Based on our findings, we recommend that new studies be conducted to investigate the specific reasons why some educators do not use smart technologies in the teaching process. This phenomenon emerged from the data gathered: some of the participating educators indicated that they were not using smart technologies for teaching purposes. However, in the next stage of this study, we hope, in the process, to engage with educators’ country-wide, in order to identify and demonstrate the use of STAI in higher education teaching processes. We anticipate that this procedure may serve to help educators become familiar with, and knowledgeable about, STAI and its use in their classrooms and help comprehend the theoretical implications and technological paradoxes of employing STAI both in higher education and for their professional and personal growth.

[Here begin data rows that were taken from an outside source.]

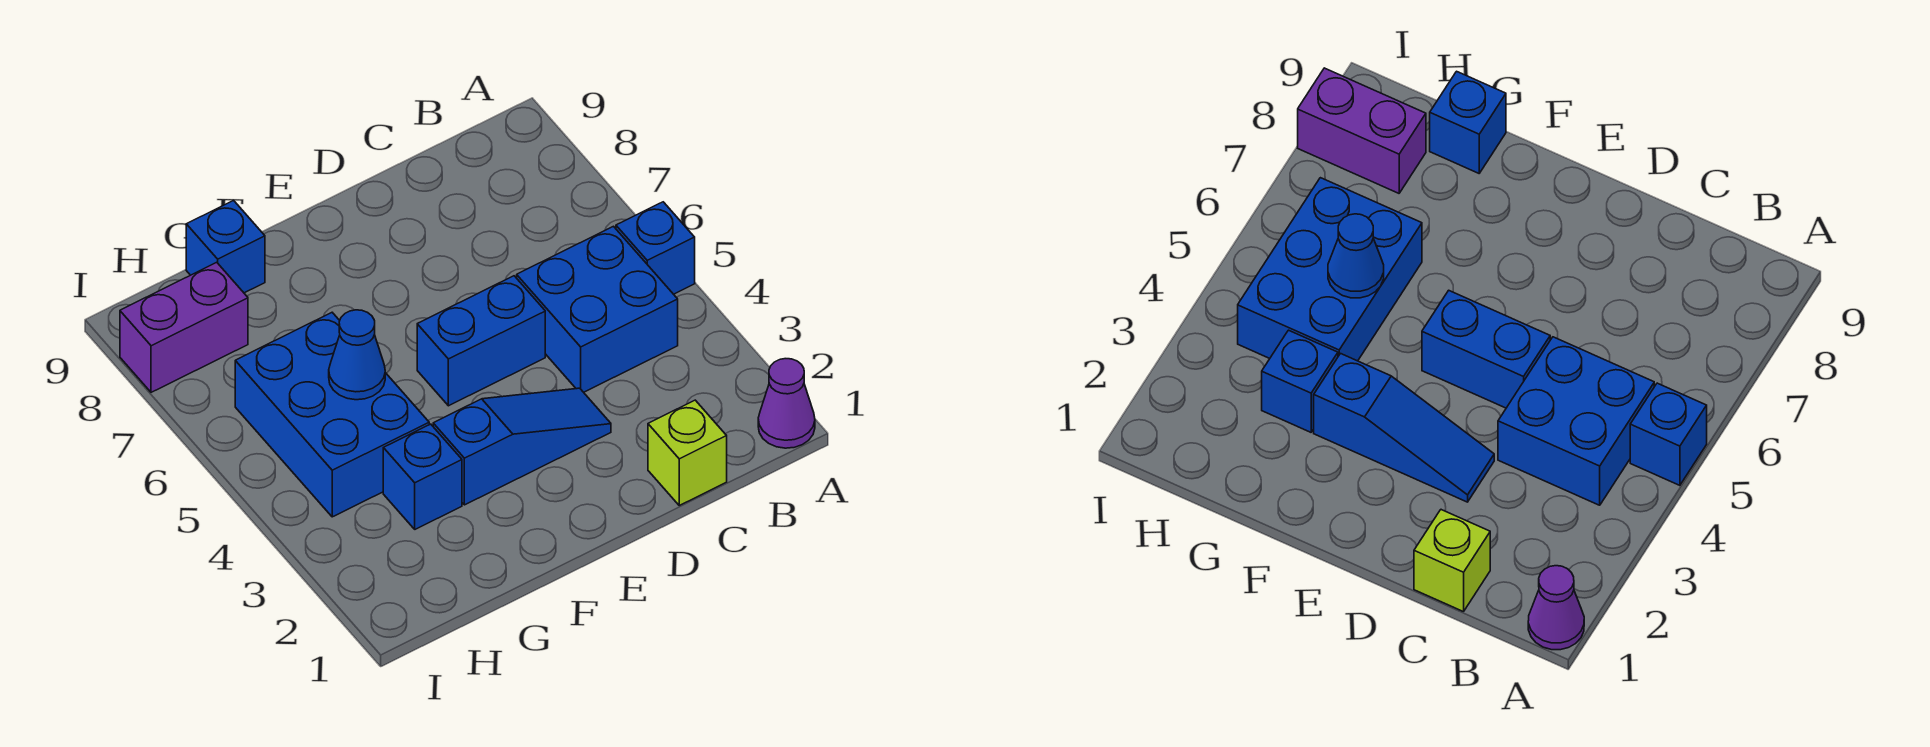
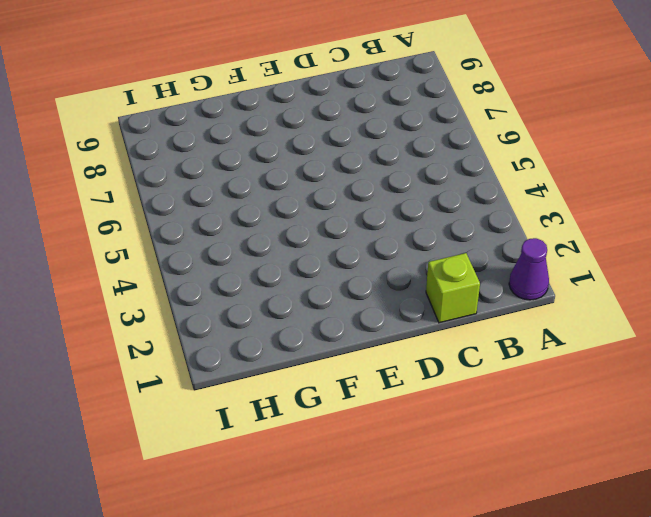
none -> blue brick A5 level 1
none -> blue brick B4:C5 level 1

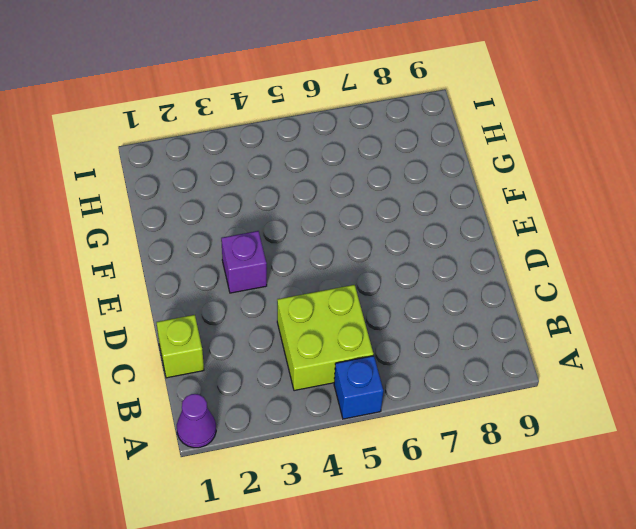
lime brick B4:C5 level 1 -> blue brick B4:C5 level 1
purple brick E3 level 1 -> blue slope D3:F3 level 1 top F
none -> blue brick D5:E5 level 1
none -> blue brick G3 level 1

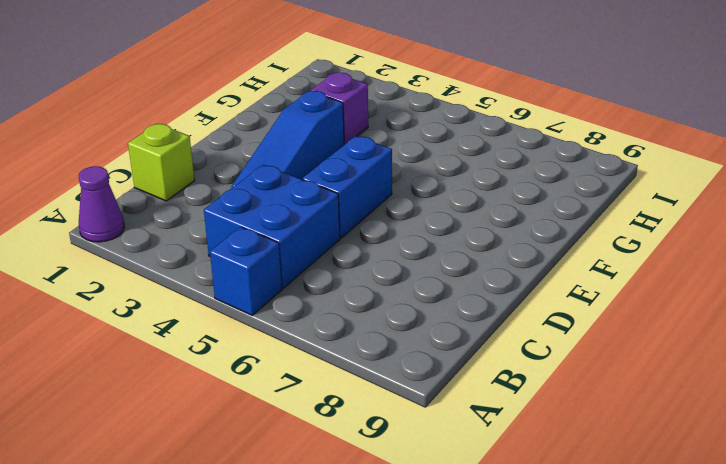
purple brick G3 level 1 -> blue brick G3 level 1
none -> blue brick G4:H6 level 1
none -> blue brick G9 level 1

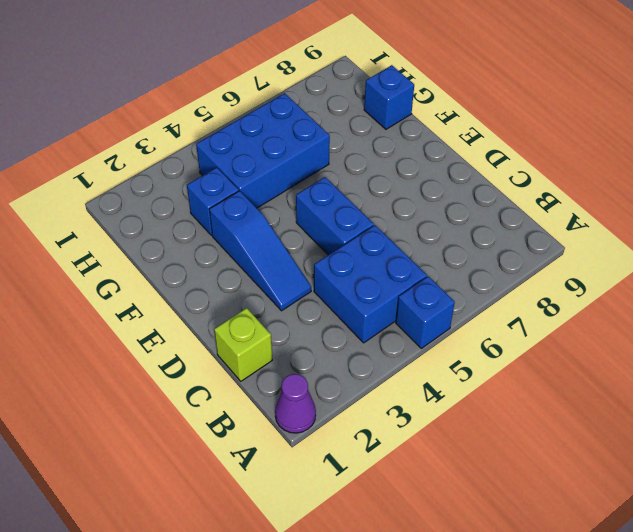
none -> purple brick H8:I8 level 1
none -> blue cone G5 level 2

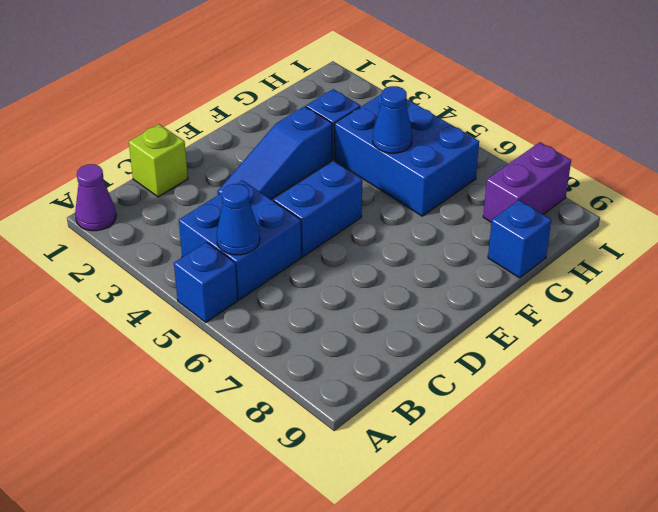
blue cone B5 level 2 -> none

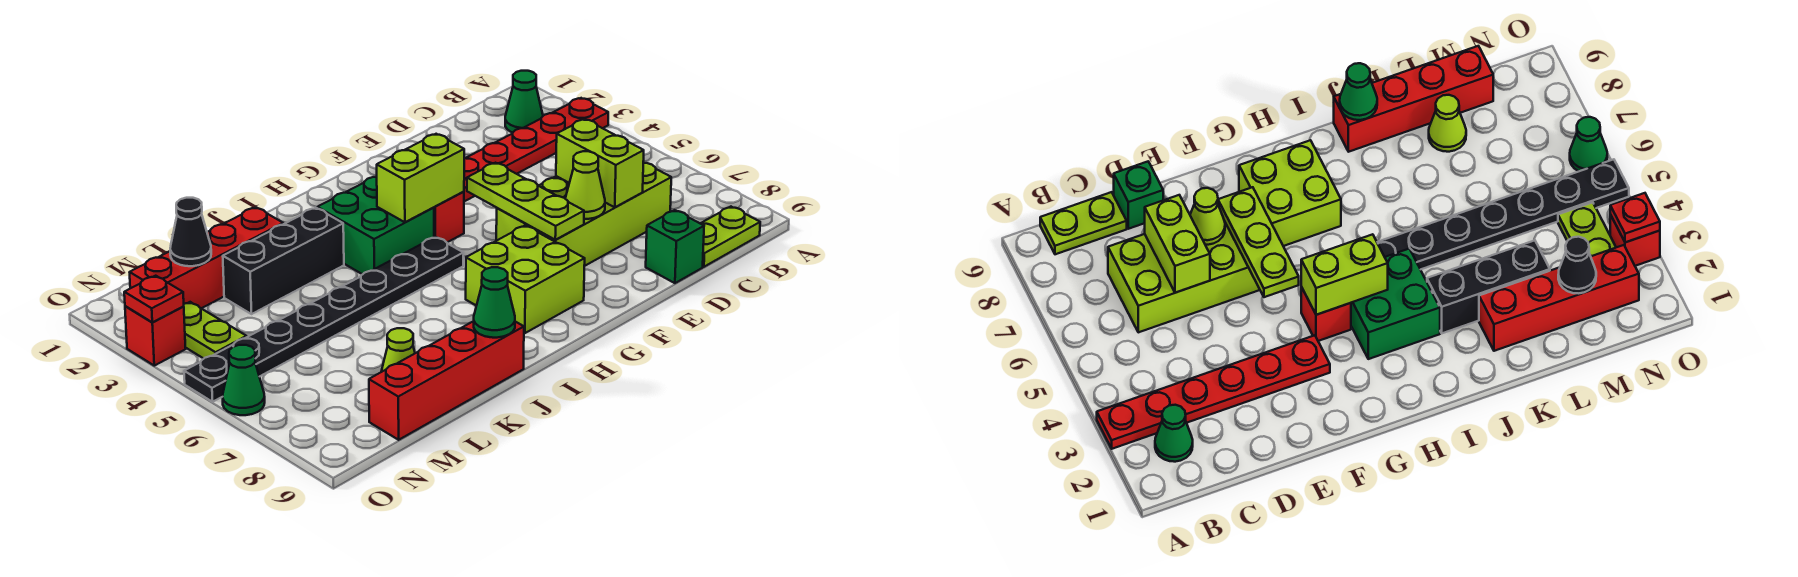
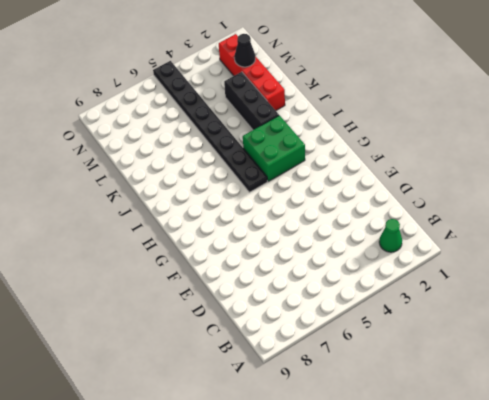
none -> red plate A3:F3 level 1
none -> lime plate B9:C9 level 1
none -> lime brick C6:F7 level 1

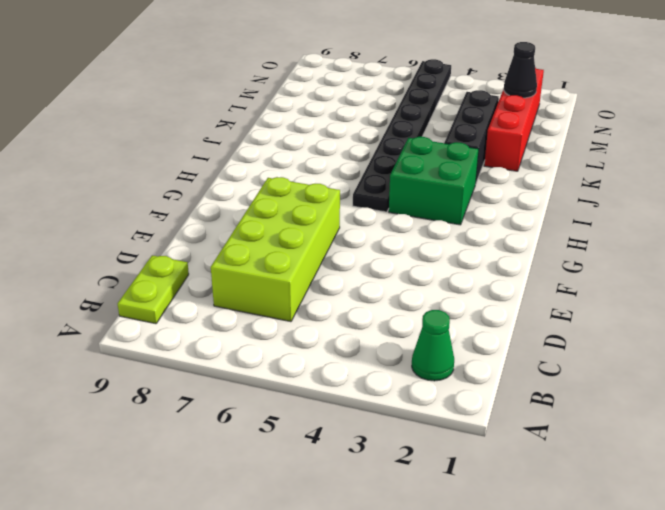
none -> red plate A3:F3 level 1
none -> green brick D9 level 1
none -> red brick G4 level 1

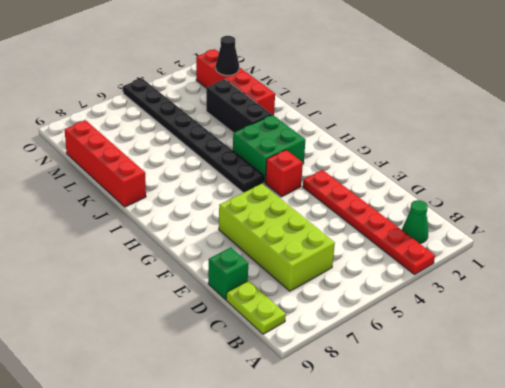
none -> lime brick G7:H8 level 1
none -> lime cone L8 level 1
none -> lime plate N3:N4 level 1

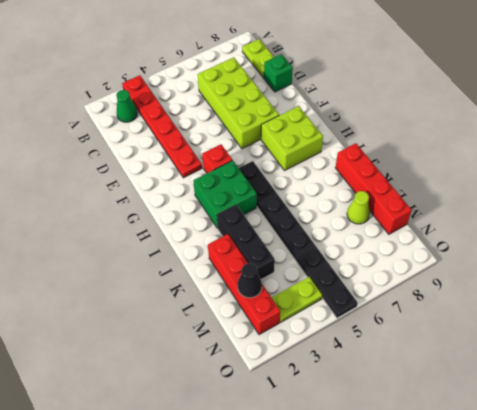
none -> red brick O3 level 1
none -> green cone O6 level 1
none -> lime brick D6:D7 level 2

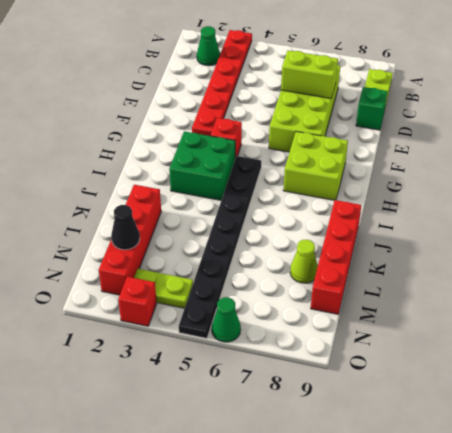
none -> black brick J3:L3 level 1
none -> lime cone E7 level 2
none -> lime plate F5:F7 level 2

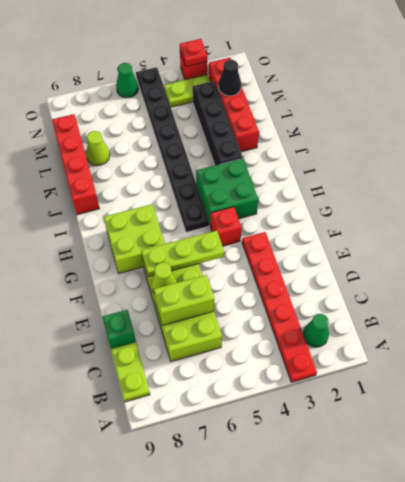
black brick J3:M3 level 1 -> black brick J3:L3 level 1
none -> lime brick G4:H4 level 2
none -> green cone J9 level 2

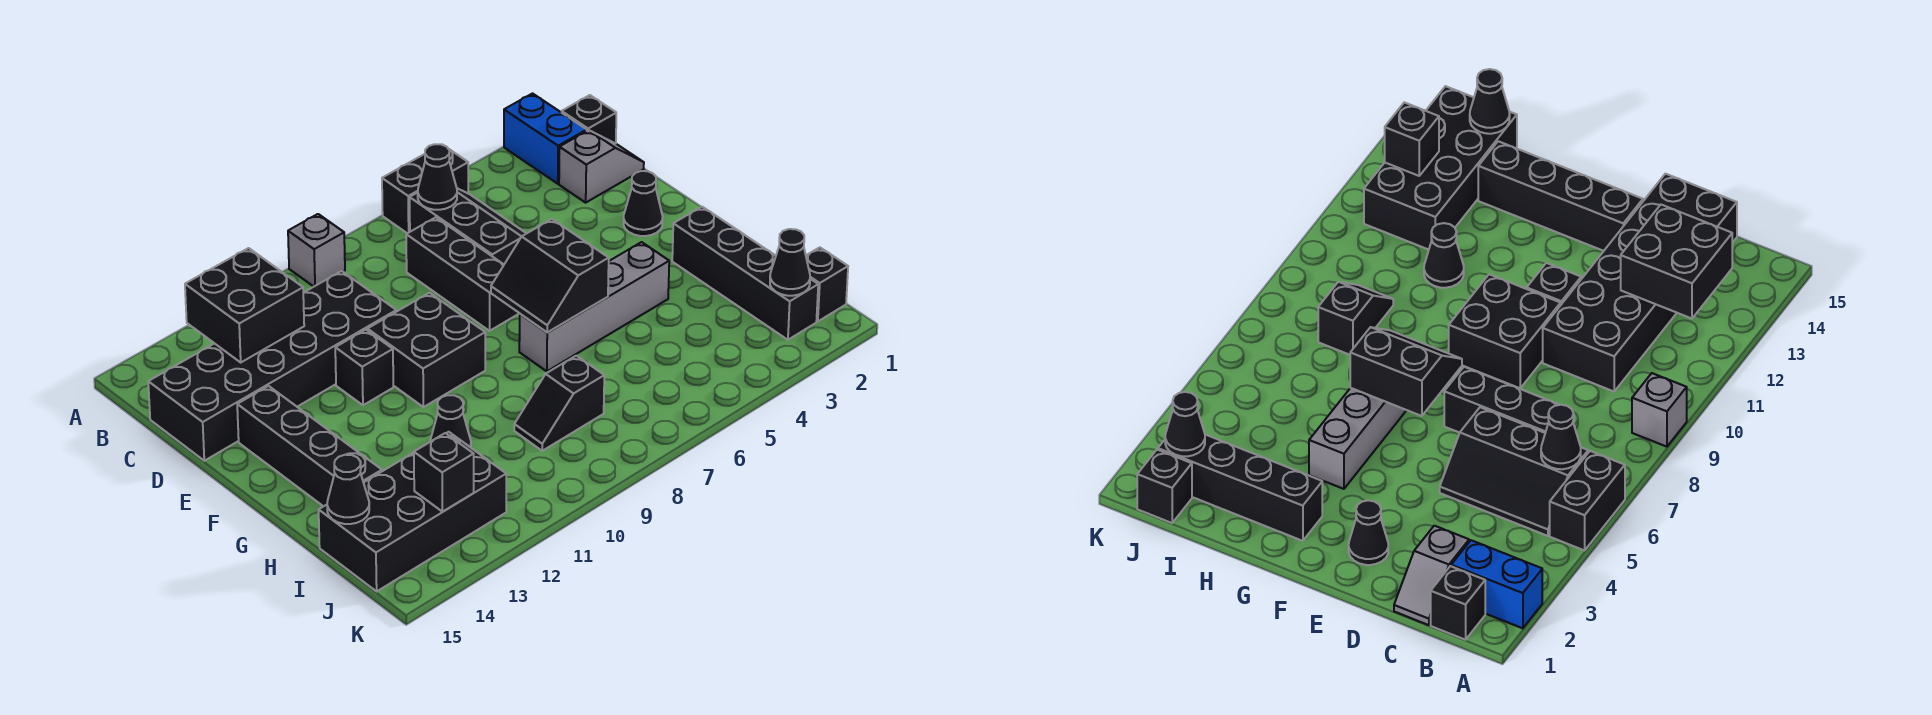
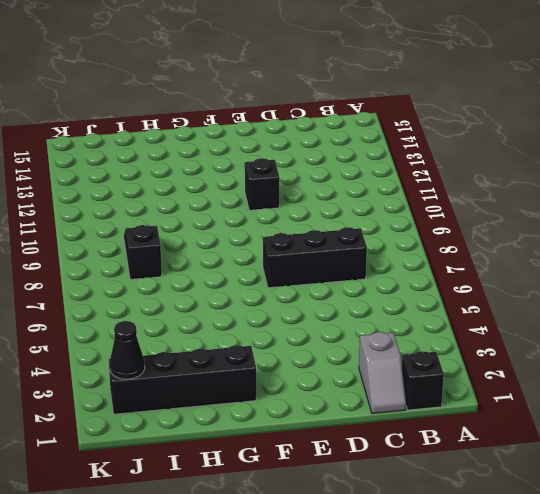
none -> blue brick A2:B2 level 1
none -> black brick A5:A6 level 1
none -> grey brick A9 level 1

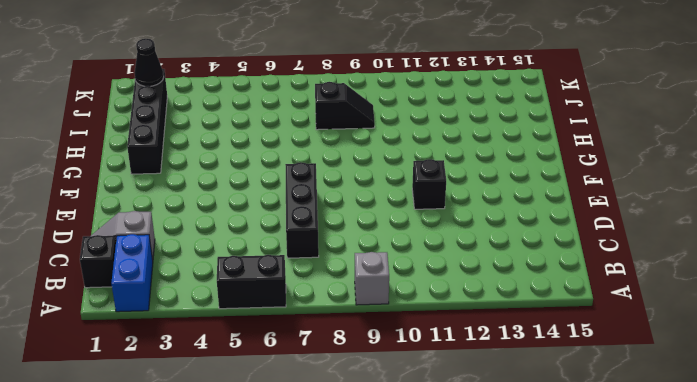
none -> black slope B5:D6 level 1 top 6
none -> black brick C10:D15 level 1
none -> black cone E2 level 1

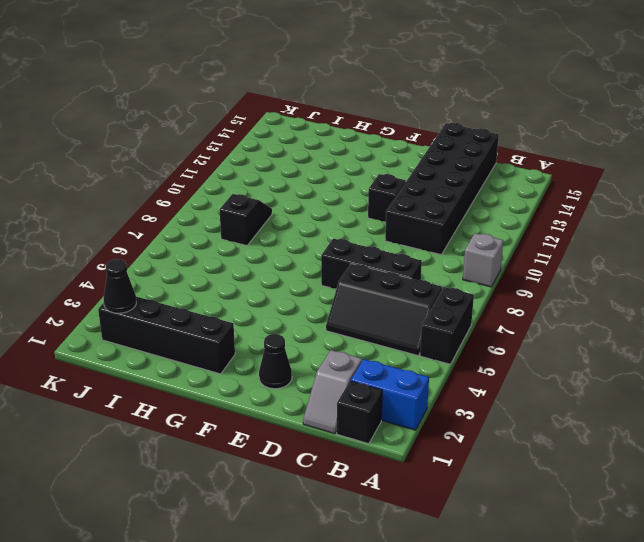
none -> black brick E9:F10 level 1
none -> black brick E14:H14 level 1
none -> grey brick G4:G7 level 1

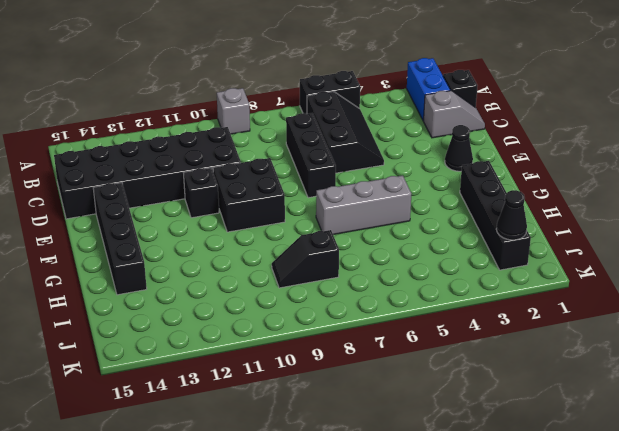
grey brick G5:G7 level 1 -> grey brick G4:G7 level 1
none -> black cone H11 level 1
none -> black brick I12:J15 level 1
none -> black brick J1 level 1

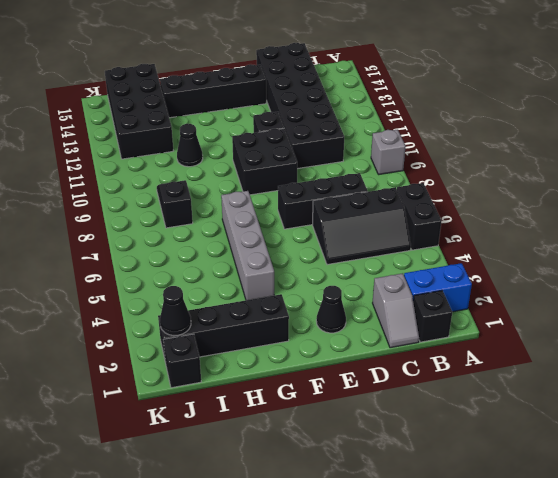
none -> black cone B6 level 2
none -> black brick B12:C13 level 2
none -> black slope F6:G7 level 2 top 6

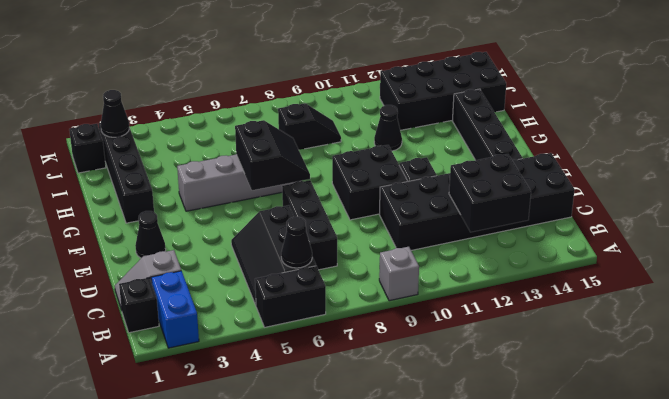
none -> black cone I15 level 2
none -> black brick J13 level 2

Furthermore, we envisage that all educators and institutional policymakers, particularly in developing countries, may understand the need to prioritise technological affordances and constraints in the choice and use of STAI in pedagogical plans. We also argue that, with proper planning, policy, training, and provision of smart technologies, the use of artificial intelligence in education will become a reality for both educators and students, STAI use in higher education in developing countries like Nigeria, Rwanda and Lesotho may become equal to, or commensurate with, current practice in higher education institutions in the global North.

13 Concluding remarks

According to the findings of our study, and the views of our respondents, the introduction of smart technologies into teaching and learning activities in higher education institutions in Nigeria, Lesotho and Rwanda, respectively, has both encouraged and advanced the use of AI in education in these countries, although to a limited extent, due to various obstacles. Obstacles such as poor electricity, lack of provision of the kind of facilities that have the capacity and potential to enhance the use of STAI in classrooms and society at large, poor funding and poor training arrangement militate against the use of STAI in the three nations’ higher education institutions. It has also encouraged the sampled group of higher education educators from these countries to rethink the pedagogy they have been using in the process of their professional development. Additionally, Rajeb et al.‘s (2024) study on the effects of artificial intelligence (AI) on education and Bond’s (2020) study on student engagement through flipped learning have revealed that the usage of STAI in higher education has the potential to affect teaching methodologies. These (STAI) have the ability to influence the development of students’ cognitive skills, heighten their interest and motivation toward learning, and foster collaborative learning. What emerged from the data was participant having engaged with STAI in their teaching contexts, and being aware of the importance of these technologies in teaching and learning. Although some participants in this study admitted to not using smart technologies for instructional practices, often due to the existence of the obstacles described above, the bigger picture emerging from the data indicates that some participants possessed varied levels of technological knowledge in the use of STAI to plan and assess their instructions. From the findings we argue that what is needed is to increase awareness of AI amongst all educators in higher education in the three countries to serve as encouragement to both faculty members and students to use STAI for learning purposes. In so doing, those obstacles needing critical attention in the use of STAI in higher education might begin to be addressed or even overcome.